_Zu erledigende Aufgaben_:
1) Beantworte anhand des Forenthreads zu emerge und fftw:
(a) Welche fftw-Version würde emerge zusammen mit gramofile installieren?
(b) Was ist laut Necoro an fftw besonders, und was folgt daraus?
(c) Welches Beispiel nennt Klaus Meier als das bekannteste für eine neue, zur alten inkompatible Version?
2) Schreibe den Forenthread zu emerge und fftw im Anschluss an seinen letzten Satz weiter.

# Abhängigkeiten beim emergen verhindern

## Wallsandfences

Hi,

ich möchte ein Programm mit emerge einrichten (gramofile). Dieses wird via emerge mit fftw 2.1.5-r5 installiert. Ich brauche die Funktionalität nicht, für die gramofile das haben will, dafür aber die hier bereits installierte Version 3.2.3 von fftw.

Wie kann ich fftw 2.1.5-r5 da raushalten, auch bei zukünftigen world-updates?

Bedankt,

Rüdiger

----------

## Necoro

fftw ist geslotted. D.h. du kannst sowohl 2.1.5-r5 als auch 3.2.3 installiert haben

----------

## Klaus Meier

Hallo Necoro, vielleicht versteht das nicht jeder direkt, deshalb hänge ich da noch mal etwas dran.

Nicht jede Bibliothek mit einer höheren Versionsnummer ist einfach eine Weiterentwicklung einer Version mit einer niedrigeren Nummer, die das Gleiche unterstützt. Manchmal macht man irgendwo einen Schnitt und bringt eine neue Version raus, die zur alten inkompatibel ist.Das bekannteste Beispiel dafür ist ja QT.

_Auszug aus Quelle_:
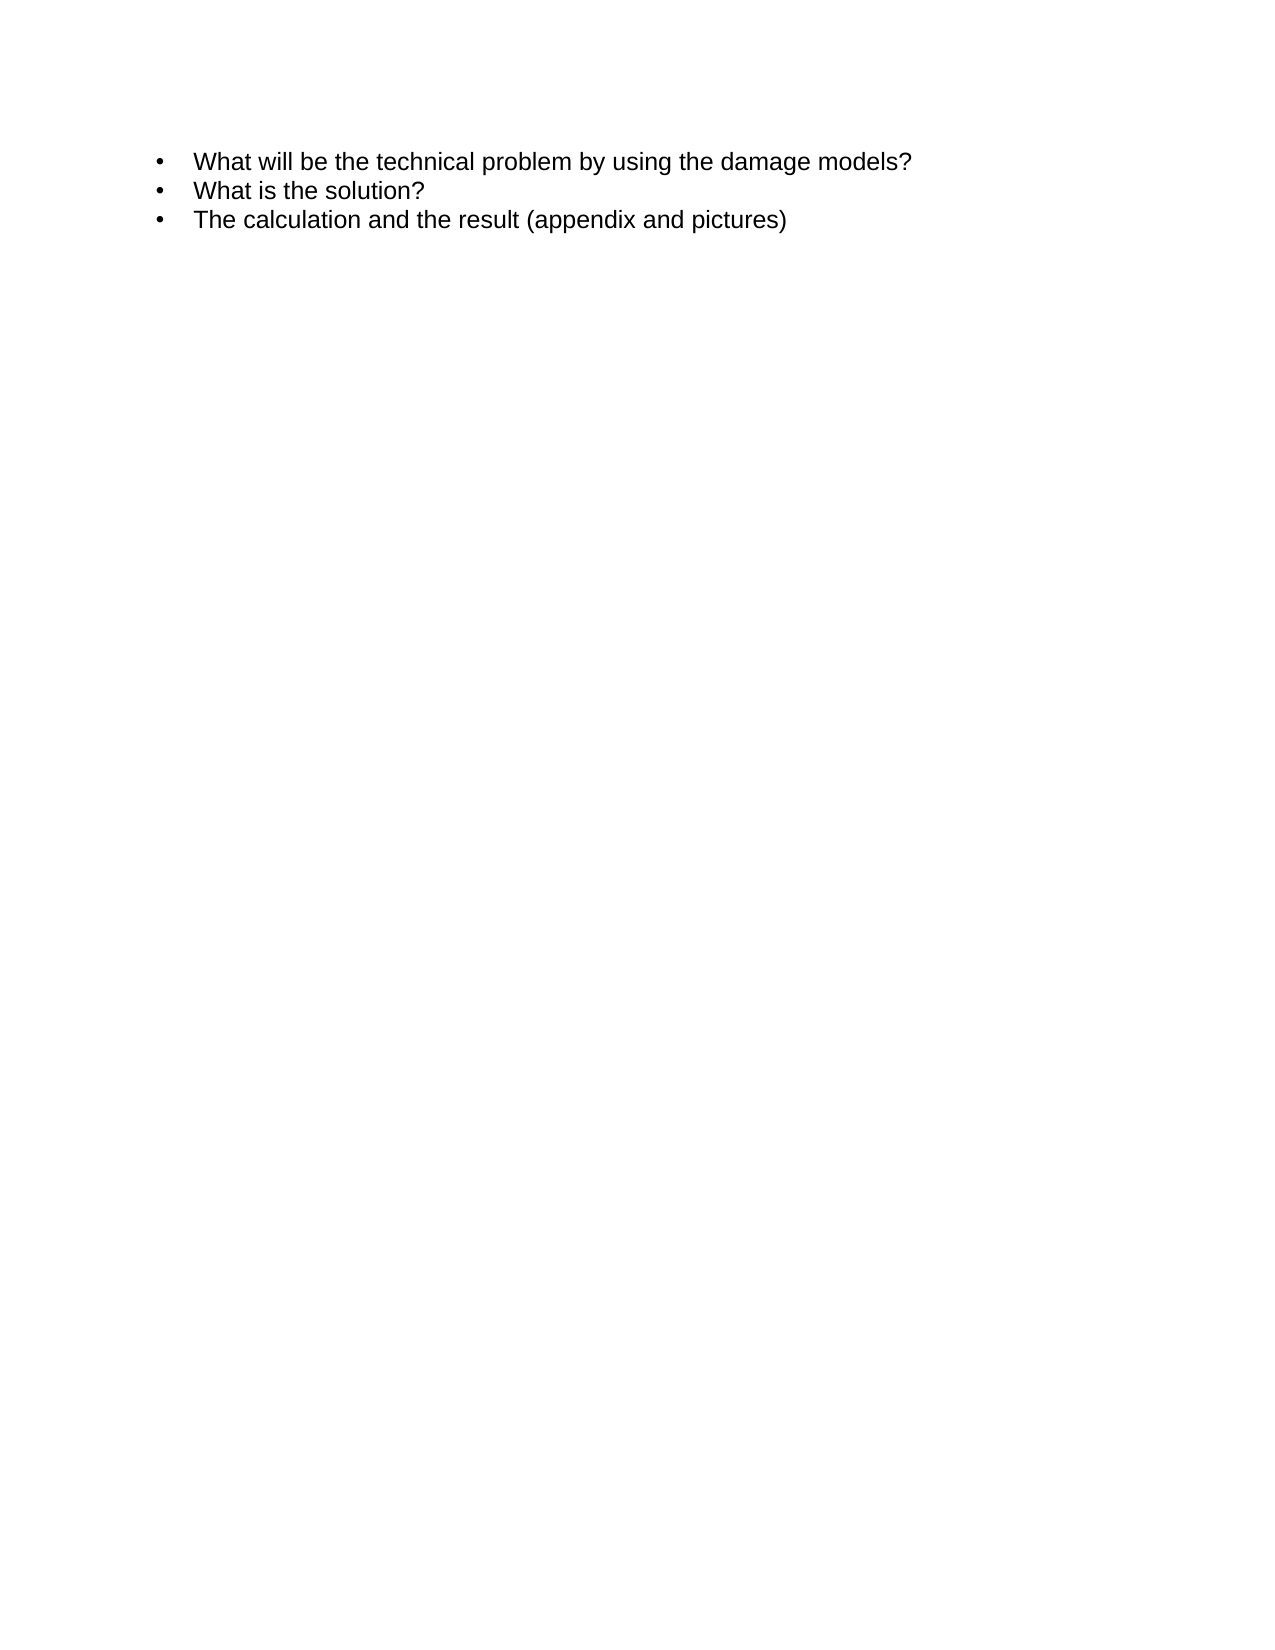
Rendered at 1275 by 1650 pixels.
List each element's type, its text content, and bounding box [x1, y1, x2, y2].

_Lösungen je Aufgabe_:
1)
(a) fftw 2.1.5-r5.
(b) fftw ist geslotted, daher können 2.1.5-r5 und 3.2.3 gleichzeitig installiert sein.
(c) QT.

2)
Also in deinem Fall, wenn ein Programm die Funktionalität von fftw 2 benötigt, dann nutzt es nichts, wenn fftw 3 installiert ist. Deshalb gibt es bei Gentoo Slots (gibt es sonst nur bei BSD, da kommt es auch her). Das heißt, du kannst Version 2 und Version 3 von fftw nebeneinander installieren, ohne das sie sich stören. Version 2 wird unabhängig von Version 3 upgedatet.

Du brauchst also beide Versionen von fftw. Läst sich nicht ändern. Stört auch nicht.Last edited by Klaus Meier on Sun Apr 11, 2010 7:06 pm; edited 1 time in total

----------

## AmonAmarth

vielleicht sollte noch erwähnt werden, dass man die abhängigkeiten per useflag (ansonsten) nahezu beliebig anpassen kann.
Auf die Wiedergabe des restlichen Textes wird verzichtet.